=== Document extract ===
___

IIRC, most chlorides are corrosive. The best solution is to burn dry wood and hot enough to not need bandaid solutions. When creosote accumulates, get out the chimney brush. 

http://www.woodheat.org/q&a/qamaintenance.htm


----------



## Backwoods Savage (Feb 24, 2010)

This is another case of people trying to get around what is really needed to be done. Do it right in the beginning and don't worry and you won't have to try to be "tricky" in your methods. As has been stated by several, burn good wood and you won't have to resort to tricks. Clean the chimney at least annually (for most).


----------



## Adios Pantalones (Feb 24, 2010)

Batten- Sodium silicate is the product.   The Cl forms HCl.  Now in pottery many use soda ash or sodium bicarb, which don't produce HCl (this is what I have used).  salt/soda glazed pottery often has a distinctive "orange peel" texture.


----------



## CrawfordCentury (Feb 24, 2010)

Carbon_Liberator said:
			
		

> *You could also try one of these.*



Yup. To my mind, salt, aluminium cans, store-bought products, voodoo, whatever - I just don't get the peace of mind that comes with getting up on the roof with a brush and rods. 

We burn only well-seasoned wood in a good hot stove. But this year's mild New England fall and winter got me concerned so I did a mid-season cleaning. Turned out to not be necessary, but having done it, I know with certainty we're good to go through the end of heating season in May.


----------



## firefighterjake (Feb 24, 2010)

CrawfordCentury said:
			
		

> Carbon_Liberator said:
> 
> 
> 
> ...



Hmmm . . . voodoo . . . now you've got me thinking . . . if I made a little voodoo mock up of my woodstove and chimney and stuck a Q-tip down the mocked-up chimney . . . .


----------



## CrawfordCentury (Feb 24, 2010)

firefighterjake said:
			
		

> CrawfordCentury said:
> 
> 
> 
> ...



Uh-oh. Hope yer on good speaking terms with the other boys at the BFD. 

I will say that you're sure to give the ins. claims adjuster a good chuckle when he goes to review your file.


----------

___

=== Data for analysis ===
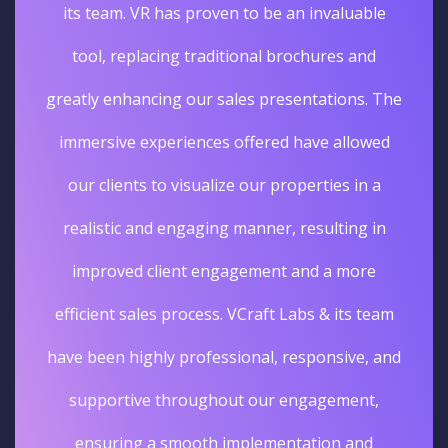
its team. VR has proven to be an invaluable
tool, replacing traditional brochures and
greatly enhancing our sales presentations. The
immersive experiences offered have allowed
our clients to visualize our properties in a
realistic and engaging manner, resulting in
improved client engagement and a more
efficient sales process. VCraft Labs & its team
have been highly professional, responsive, and
supportive throughout our engagement,
ensuring a smooth implementation and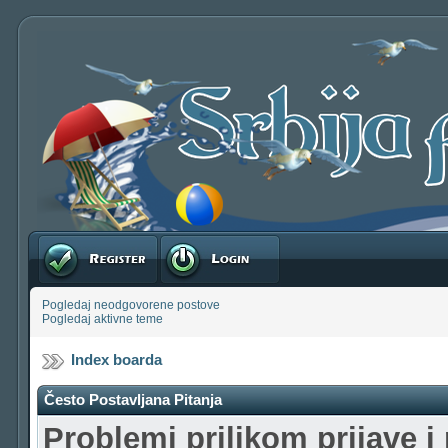
Registruj se
Prijavite se
Pogledaj neodgovorene postove
Pogledaj aktivne teme
Index boarda
Često Postavljana Pitanja
Problemi prilikom prijave i 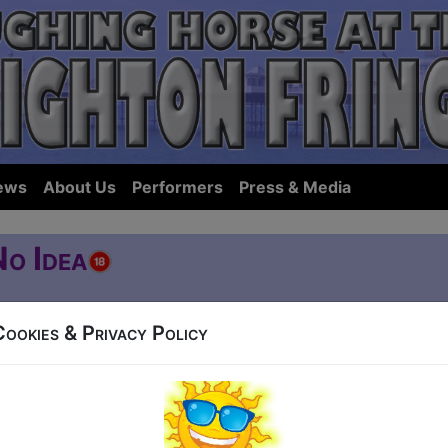
ews
About Us
Performers
Press & Media
No Idea
Cookies & Privacy Policy
reet
5 (60 min) - Pay What You Want tickets from £8
how to guarantee entry, or turn up at the venue for free with the option of dona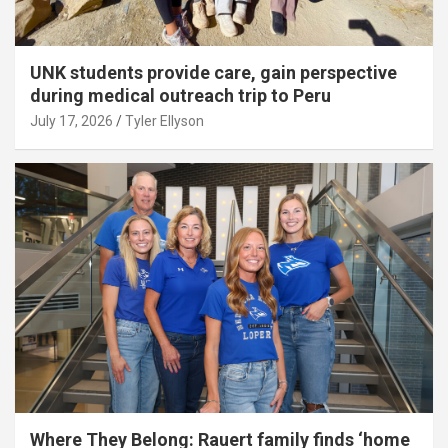
UNK students provide care, gain perspective
during medical outreach trip to Peru
July 17, 2026
Tyler Ellyson
Where They Belong: Rauert family finds ‘home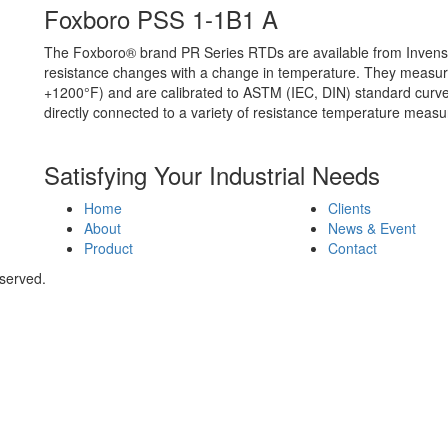
Foxboro PSS 1-1B1 A
The Foxboro® brand PR Series RTDs are available from Invens
resistance changes with a change in temperature. They measur
+1200°F) and are calibrated to ASTM (IEC, DIN) standard curv
directly connected to a variety of resistance temperature meas
Satisfying Your Industrial Needs
Home
Clients
About
News & Event
Product
Contact
eserved.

___

Rewrite the stretch of the chimney-cleaning thread from "This is another" through "Pantalones (Feb 24, 2010)", changing "annually" to "twice a year". The entries come from a different source than the text.

=== Answer box ===
This is another case of people trying to get around what is really needed to be done. Do it right in the beginning and don't worry and you won't have to try to be "tricky" in your methods. As has been stated by several, burn good wood and you won't have to resort to tricks. Clean the chimney at least twice a year (for most).


----------



## Adios Pantalones (Feb 24, 2010)